When I asked her how Sarah Darville, CC ’13 and Spectator editor in chief for the 2012 calendar year, kept sane under the pressure of running Columbia’s daily paper, Maggie Alden, CC ’13 and Sarah’s managing editor, thrust her phone in front of me. “I have a video to show you,” she said. Taylor Swift erupted from the phone’s speaker, accompanied by an image of Sarah jumping up and down on a red sofa in Spec’s office, curly hair exploding with each leap. When the video ends, Maggie laughs. “[Working with Sarah] was one of the most positive experiences I’ve had in my life.” Unpretentious and unrehearsed, Sarah inspires those around her with a (usually) quiet confidence.

“I’ve been a huge journalism nerd since I was a kid,” Sarah admits. Before becoming a voracious reader of grown-up newspapers, Sarah recalls reading Time for Kids. in high school, Sarah served as editor in chief of her school paper and bought a subscription to the Columbia Journalism Review.

Sarah hesitated to join Spectator her freshman year. “I thought I was going to become some new person when I got to Columbia,” she explains. But the feeling only lasted a moment. Sarah joined the paper almost immediately, working briefly in copy-editing before moving on to reporting. After two years covering the Manhattanville expansion and education in Morningside, Sarah was promoted to editor in chief.

Sarah seems embarrassed when I ask her about the difficulties she faced as editor in chief. “[Running Spec] wasn’t torture,” Sarah clarifies. “We were eating pizza and putting together a newspaper at night. [Speccies] aren’t working any harder than any other people with jobs.” But the ease with which Sarah rehearses the hour-by-hour schedule of her days as editor attests to the discipline it took to hold her position. After waking up around noon and battling the 300 to 400 emails she received daily (maybe squeezing in class, time permitting), Sarah’s real day started at 6 p.m. “Anything before 6 o’clock was not real,” at which time Sarah headed to the Spec office, where she attended her duties until the paper was ready to print: 1 a.m. on a good night, 5 a.m. on a bad one.

Among her staff, Sarah is revered for her ability to give respectful criticism. “She has this technique,” Maggie continues, “if she has something harsh to say to someone, she’ll touch them or put her hand on their shoulder to mute it. I don’t think she knows she does it, though.” it stands as a testament to this interpersonal warmth that, when I asked Maggie what she would consider Sarah’s biggest contribution to the paper, instead of naming a particular story, Maggie reflects on the positive energy Sarah brought to the office every day: “[Sarah] was conscious of the way that Spec can be an unwelcoming place, and doing everything she could to change that.”
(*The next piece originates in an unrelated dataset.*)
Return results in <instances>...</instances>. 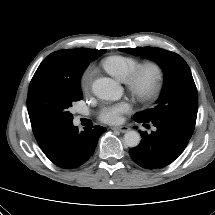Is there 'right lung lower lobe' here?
I'll list each match as a JSON object with an SVG mask.
<instances>
[{"label": "right lung lower lobe", "mask_w": 215, "mask_h": 215, "mask_svg": "<svg viewBox=\"0 0 215 215\" xmlns=\"http://www.w3.org/2000/svg\"><path fill=\"white\" fill-rule=\"evenodd\" d=\"M105 131L106 128L95 126L79 132L78 127L71 125L43 152L58 167L78 168L92 156L100 135Z\"/></svg>", "instance_id": "obj_1"}]
</instances>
Sarah decompresses by taking long walks through Morningside Heights. But there is no sharp line between her life at the office, and her life outside. The journalistic impulse comes naturally to Sarah. “I don’t have any ideological agenda about journalism,” Sarah explains. “I do think journalism can do good in the world. I think it can do good at this University.” On one stroll, Sarah heard gospel music pouring out of a dilapidated building. She noted the location and gave it to a fellow Speccie to investigate. Eventually Spec ran a video profiling the youth group that practices there.